A l’instar du dernier album de Paul McCartney, qui doit énormément au talent de Nigel Godrich, “Fictions”, comme “Rendez-Vous”, a été concocté en étroite collaboration avec Renaud Letang et Gonzales, réputés pour mettre en valeur leurs artistes. Finalement, à la demande de la chanteuse, Gonzales joue une pièce au piano de Maurice Ravel sur le disque, “Pavane Pour Une Infante Defunte”, et c’est Jane qui l’accompagne en lisant un texte de Hervé Guibert.
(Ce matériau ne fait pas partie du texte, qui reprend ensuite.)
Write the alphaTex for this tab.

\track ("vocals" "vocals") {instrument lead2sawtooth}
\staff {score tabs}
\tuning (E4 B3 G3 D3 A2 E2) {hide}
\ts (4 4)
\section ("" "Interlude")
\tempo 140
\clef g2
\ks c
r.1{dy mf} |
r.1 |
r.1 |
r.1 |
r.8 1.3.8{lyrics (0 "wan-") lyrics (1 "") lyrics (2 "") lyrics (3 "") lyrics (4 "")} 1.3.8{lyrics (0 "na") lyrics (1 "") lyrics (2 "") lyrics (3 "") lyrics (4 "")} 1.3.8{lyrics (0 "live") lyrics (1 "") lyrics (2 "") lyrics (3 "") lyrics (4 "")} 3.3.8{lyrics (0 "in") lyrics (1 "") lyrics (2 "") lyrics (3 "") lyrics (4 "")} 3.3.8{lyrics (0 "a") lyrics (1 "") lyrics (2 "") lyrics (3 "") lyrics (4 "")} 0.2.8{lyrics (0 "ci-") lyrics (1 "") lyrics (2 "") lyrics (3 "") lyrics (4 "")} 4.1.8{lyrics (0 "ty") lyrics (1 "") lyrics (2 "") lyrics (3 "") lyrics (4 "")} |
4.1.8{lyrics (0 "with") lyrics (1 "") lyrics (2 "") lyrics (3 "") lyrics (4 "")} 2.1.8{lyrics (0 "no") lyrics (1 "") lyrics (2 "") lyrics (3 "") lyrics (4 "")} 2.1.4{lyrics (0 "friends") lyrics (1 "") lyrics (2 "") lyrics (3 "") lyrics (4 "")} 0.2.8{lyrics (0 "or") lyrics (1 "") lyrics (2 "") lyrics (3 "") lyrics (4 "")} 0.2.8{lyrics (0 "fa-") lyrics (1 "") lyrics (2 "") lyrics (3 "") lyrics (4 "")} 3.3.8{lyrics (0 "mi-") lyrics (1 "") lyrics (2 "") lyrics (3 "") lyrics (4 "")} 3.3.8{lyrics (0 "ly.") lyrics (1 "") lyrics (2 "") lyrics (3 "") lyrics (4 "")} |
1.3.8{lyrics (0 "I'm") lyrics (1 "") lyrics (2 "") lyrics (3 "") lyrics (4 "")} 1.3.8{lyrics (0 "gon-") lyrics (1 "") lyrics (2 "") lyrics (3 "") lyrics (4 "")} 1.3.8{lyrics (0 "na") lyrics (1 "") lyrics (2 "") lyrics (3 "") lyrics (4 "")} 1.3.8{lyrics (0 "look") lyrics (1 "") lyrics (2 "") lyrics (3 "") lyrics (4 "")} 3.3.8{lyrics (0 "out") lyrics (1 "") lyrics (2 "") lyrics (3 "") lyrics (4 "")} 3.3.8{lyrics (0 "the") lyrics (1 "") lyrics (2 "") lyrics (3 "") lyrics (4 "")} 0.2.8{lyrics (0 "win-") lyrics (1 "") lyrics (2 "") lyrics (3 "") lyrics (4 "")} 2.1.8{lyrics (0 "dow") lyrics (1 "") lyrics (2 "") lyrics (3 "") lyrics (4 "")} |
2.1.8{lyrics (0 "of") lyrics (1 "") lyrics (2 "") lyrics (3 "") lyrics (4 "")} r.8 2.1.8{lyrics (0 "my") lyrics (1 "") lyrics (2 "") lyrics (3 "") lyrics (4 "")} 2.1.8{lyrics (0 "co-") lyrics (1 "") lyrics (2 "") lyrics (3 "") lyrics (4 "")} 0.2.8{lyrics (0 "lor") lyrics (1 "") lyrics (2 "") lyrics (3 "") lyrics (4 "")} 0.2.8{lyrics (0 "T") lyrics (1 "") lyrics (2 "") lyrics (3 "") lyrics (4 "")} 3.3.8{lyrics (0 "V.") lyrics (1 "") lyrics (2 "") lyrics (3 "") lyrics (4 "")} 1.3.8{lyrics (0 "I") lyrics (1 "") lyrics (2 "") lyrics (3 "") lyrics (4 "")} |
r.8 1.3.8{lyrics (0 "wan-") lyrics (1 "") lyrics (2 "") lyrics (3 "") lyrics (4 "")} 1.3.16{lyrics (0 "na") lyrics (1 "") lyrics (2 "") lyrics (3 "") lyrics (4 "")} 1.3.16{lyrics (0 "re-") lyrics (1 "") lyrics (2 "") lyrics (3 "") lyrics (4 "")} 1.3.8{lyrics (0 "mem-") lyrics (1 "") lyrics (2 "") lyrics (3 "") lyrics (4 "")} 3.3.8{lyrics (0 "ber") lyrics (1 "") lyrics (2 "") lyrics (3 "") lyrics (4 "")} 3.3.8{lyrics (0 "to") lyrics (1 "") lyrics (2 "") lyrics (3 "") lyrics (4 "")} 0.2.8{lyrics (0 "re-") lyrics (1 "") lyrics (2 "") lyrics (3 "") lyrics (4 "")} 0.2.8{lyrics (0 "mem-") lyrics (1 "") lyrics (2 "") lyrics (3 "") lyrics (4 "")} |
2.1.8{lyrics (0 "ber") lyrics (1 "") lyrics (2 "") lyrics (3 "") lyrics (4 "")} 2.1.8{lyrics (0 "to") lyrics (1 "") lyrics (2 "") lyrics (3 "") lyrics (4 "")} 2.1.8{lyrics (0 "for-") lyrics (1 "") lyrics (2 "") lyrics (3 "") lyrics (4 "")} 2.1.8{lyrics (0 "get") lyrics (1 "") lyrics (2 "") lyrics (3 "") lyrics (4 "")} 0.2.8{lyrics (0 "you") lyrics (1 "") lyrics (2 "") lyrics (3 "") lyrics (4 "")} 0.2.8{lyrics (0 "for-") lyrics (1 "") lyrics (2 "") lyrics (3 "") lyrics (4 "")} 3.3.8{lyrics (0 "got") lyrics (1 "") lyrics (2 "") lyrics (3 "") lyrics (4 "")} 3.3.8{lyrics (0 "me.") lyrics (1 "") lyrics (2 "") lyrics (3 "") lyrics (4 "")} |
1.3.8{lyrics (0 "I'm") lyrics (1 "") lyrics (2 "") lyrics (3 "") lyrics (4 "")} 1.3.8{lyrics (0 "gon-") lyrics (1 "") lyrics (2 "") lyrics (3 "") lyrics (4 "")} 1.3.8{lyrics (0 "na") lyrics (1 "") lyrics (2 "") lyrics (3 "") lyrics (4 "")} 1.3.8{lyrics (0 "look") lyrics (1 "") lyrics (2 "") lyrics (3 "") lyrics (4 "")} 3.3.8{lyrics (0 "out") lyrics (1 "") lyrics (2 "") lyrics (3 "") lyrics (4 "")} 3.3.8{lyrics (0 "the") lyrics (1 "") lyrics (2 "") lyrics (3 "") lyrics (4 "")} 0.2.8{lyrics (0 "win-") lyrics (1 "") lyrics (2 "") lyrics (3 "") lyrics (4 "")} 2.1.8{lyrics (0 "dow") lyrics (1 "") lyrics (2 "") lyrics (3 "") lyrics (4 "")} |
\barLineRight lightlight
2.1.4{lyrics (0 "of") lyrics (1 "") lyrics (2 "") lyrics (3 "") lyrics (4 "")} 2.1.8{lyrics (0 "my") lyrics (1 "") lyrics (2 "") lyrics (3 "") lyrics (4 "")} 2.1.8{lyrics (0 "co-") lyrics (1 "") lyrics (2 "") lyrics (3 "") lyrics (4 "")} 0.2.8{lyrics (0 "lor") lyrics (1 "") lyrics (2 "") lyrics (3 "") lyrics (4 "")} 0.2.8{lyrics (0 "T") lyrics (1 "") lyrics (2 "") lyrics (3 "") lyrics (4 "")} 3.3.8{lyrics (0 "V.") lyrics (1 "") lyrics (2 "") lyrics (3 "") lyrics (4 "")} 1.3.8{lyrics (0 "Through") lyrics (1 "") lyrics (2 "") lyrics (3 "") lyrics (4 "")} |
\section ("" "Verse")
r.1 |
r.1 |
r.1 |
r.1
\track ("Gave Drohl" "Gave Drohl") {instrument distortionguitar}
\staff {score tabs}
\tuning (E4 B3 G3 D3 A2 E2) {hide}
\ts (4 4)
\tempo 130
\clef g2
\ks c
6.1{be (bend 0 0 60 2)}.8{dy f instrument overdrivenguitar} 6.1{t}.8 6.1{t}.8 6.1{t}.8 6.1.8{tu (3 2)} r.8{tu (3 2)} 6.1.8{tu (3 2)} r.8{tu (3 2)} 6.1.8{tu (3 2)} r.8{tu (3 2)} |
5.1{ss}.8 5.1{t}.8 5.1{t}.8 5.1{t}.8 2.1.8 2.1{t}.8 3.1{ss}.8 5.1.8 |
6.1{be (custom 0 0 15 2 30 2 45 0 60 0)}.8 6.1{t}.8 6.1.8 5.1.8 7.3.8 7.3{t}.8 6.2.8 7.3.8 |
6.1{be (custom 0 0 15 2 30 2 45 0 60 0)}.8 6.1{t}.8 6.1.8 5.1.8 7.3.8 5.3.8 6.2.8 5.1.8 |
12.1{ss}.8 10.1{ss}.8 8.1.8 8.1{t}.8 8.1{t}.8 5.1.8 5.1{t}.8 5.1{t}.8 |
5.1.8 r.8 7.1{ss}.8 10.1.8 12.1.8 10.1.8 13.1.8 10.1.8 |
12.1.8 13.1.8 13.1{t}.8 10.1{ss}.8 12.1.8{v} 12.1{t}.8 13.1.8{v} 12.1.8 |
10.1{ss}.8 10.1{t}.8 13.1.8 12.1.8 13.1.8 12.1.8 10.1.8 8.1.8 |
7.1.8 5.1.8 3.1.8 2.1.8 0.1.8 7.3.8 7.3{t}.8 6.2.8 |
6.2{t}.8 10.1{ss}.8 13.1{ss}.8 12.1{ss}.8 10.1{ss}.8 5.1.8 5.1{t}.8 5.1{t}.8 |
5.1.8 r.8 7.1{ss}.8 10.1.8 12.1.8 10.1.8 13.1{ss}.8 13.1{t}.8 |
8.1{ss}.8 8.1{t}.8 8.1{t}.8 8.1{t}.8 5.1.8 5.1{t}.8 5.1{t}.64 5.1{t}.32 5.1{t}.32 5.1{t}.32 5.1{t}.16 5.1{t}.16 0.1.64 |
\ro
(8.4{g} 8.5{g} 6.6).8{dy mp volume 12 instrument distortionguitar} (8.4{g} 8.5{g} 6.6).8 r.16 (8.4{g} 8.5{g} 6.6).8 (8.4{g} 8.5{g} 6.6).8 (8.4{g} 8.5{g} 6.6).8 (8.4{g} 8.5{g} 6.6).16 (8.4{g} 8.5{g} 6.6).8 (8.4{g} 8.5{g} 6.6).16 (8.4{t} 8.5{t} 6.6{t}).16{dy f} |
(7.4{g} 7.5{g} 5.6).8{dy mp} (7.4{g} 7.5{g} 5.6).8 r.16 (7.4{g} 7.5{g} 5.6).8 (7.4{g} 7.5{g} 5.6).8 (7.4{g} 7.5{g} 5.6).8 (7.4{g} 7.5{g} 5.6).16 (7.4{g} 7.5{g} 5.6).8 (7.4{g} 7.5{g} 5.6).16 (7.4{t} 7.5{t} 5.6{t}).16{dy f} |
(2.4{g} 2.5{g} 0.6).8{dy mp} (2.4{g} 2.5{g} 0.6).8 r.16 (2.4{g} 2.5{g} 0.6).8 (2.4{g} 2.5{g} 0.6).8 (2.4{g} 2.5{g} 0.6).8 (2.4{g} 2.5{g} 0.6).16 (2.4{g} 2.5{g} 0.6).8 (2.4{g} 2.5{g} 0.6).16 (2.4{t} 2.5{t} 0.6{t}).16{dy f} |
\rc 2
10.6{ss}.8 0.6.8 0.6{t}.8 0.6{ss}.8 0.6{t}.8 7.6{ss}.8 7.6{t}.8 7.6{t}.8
C’est sans effort que Jane s’est adaptée à leurs méthodes de travail pas toujours orthodoxes mais qui favorisent la spontanéité artistique : “J’étais dans mon trou, au bout de ce couloir, et je leur ai donné ma voix pour qu’ils puissent faire les orchestrations dessus. Je pensais que je rechanterais le tout. Et lorsque j’ai demandé quand j’allais enregistrer dans un vrai studio avec du plexiglas, bien pratique parce que mon chien ronfle, ils m’ont répondu qu’ils avaient ce qui leur fallait. Du même coup, j’ai chanté sans stress. C’est comme ça que j’ai réussi à enregistrer Alice, de Tom Waits, dont je ne connaissais pas du tout la mélodie. Je ne sais pas lire la musique, alors je me suis inventé un système de notation que je gribouille sous les mots.

Pas du genre à prêcher le faux pour forcer le vrai à se montrer, et particulièrement lucide par rapport à sa carrière de chanteuse, Jane Birkin reste humble. Elle est également comblée par les contributions de ses songwriters et collaborateurs “Je ne sais pas si tout ça a un intérêt… J’ai apprécié la modestie de ces gens et notamment celle de Johnny Marr qui a insisté pour faire un bon boulot sur le disque et voulu me connaître un peu avant qu’on fasse des photos ensemble. Il est tellement charmant, il voulait bien faire. C’est un gros bijou qu’il m’a donné. Je ne savais pas que je pouvais être intéressante pour eux. Les Franz Ferdinand disent que je suis une icône, j’ai l’impression d’être un truc en bois, un totem. Je suis agréablement surprise de tout ça même si je sais que c’est à cause de Serge. Avant, seuls les musiciens le respectaient. Aujourd’hui, il est la référence numéro 1 pour tous. Avec ce disque qui suit les duos, je boucle une sorte de boucle, c’est une ‘finition’. Si on ajoute un classique de Serge ou deux, je crois qu’il y aura là de quoi poursuivre le voyage.”